Build a Bun/TypeScript service that periodically polls docker stats, Qdrant /metrics, Redis INFO, and writes to SQLite. Query via CLI (slog-style) or a minimal web UI.

  • Good, because zero new containers — runs as another Inngest function or launchd service
  • Good, because full control over what’s collected and how it’s stored
  • Good, because SQLite + Bun is extremely lightweight (~10MB)
  • Good, because fits the “build tools you understand” philosophy
  • Bad, because building a metrics collector, storage layer, query API, and alerting from scratch is significant work
  • Bad, because no pre-built dashboards — every visualization is custom
  • Bad, because alerting would need to be built from scratch
  • Bad, because not portable — future collaborators can’t leverage existing knowledge
  • Bad, because it reinvents what Prometheus already does well

Option 3: Do nothing yet

Continue using docker stats, curl, Inngest dashboard, and slog tail for ad-hoc checks. Revisit when the system grows.

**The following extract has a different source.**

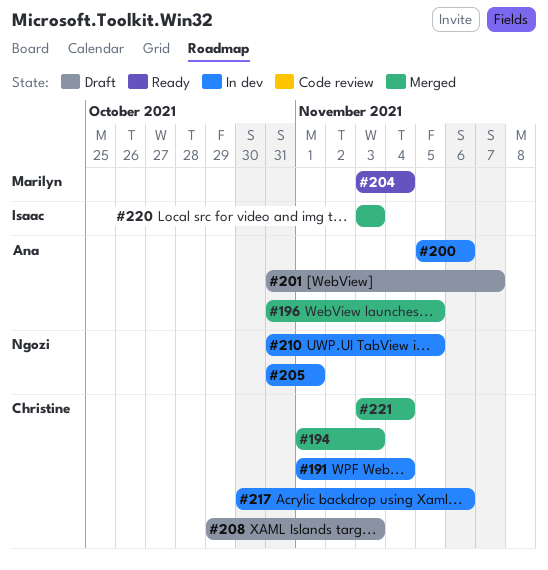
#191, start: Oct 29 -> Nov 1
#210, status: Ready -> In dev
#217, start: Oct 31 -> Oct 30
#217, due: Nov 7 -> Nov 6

  • Good, because zero additional resource usage
  • Good, because no new operational surface area to maintain
  • Good, because the system is young — unclear what metrics actually matter yet
  • Bad, because Qdrant metrics are generated and immediately discarded — wasted signal
  • Bad, because pipeline failures are silent — you discover them hours or days later
  • Bad, because “do nothing” contradicts AGENTS.md principle #2 (“Observability over opacity”)
  • Bad, because as more Inngest functions are added, the blind spots compound

More Information

  • ADR-0002: Established vault as single source of truth and “observability over opacity” as a core principle
  • ADR-0005: Multi-agent Inngest pipelines that produce the workflow traces needing observability

Memory Budget

ServiceCurrentAfter Phase 1After Phase 2
Inngest78 MB78 MB78 MB
Qdrant312 MB312 MB312 MB
Redis21 MB21 MB21 MB
Prometheus~100 MB~100 MB
redis_exporter~10 MB~10 MB
node_exporter~15 MB~15 MB
Grafana~70 MB
Total411 MB~536 MB~606 MB

Leaves ~7GB for macOS, the Bun worker, pi, Claude Code, and other processes. Acceptable.

Revisit Triggers

  • If total Docker memory exceeds 1GB → re-evaluate what’s running or increase to 16GB RAM
  • If Prometheus disk exceeds 1GB → reduce retention or add downsampling
  • If Grafana goes unused for 30 days → remove it and keep Prometheus + CLI queries
  • If a better macOS-native monitoring solution emerges → evaluate replacing node_exporter
  • If Inngest adds native Prometheus metrics → add as scrape target

Open Questions

  • Inngest /metrics auth: The endpoint returned “Authentication failed.” Need to investigate whether the signing key or event key unlocks it. If so, add as a Prometheus scrape target.
  • macOS node_exporter: The Docker image mounts /proc and /sys which don’t exist on macOS. Need to test whether Homebrew node_exporter or a macOS-specific exporter is needed.
  • Alert delivery: Webhook to Inngest is elegant but circular (monitoring depends on the thing being monitored). May need an independent notification path (e.g., direct Telegram bot).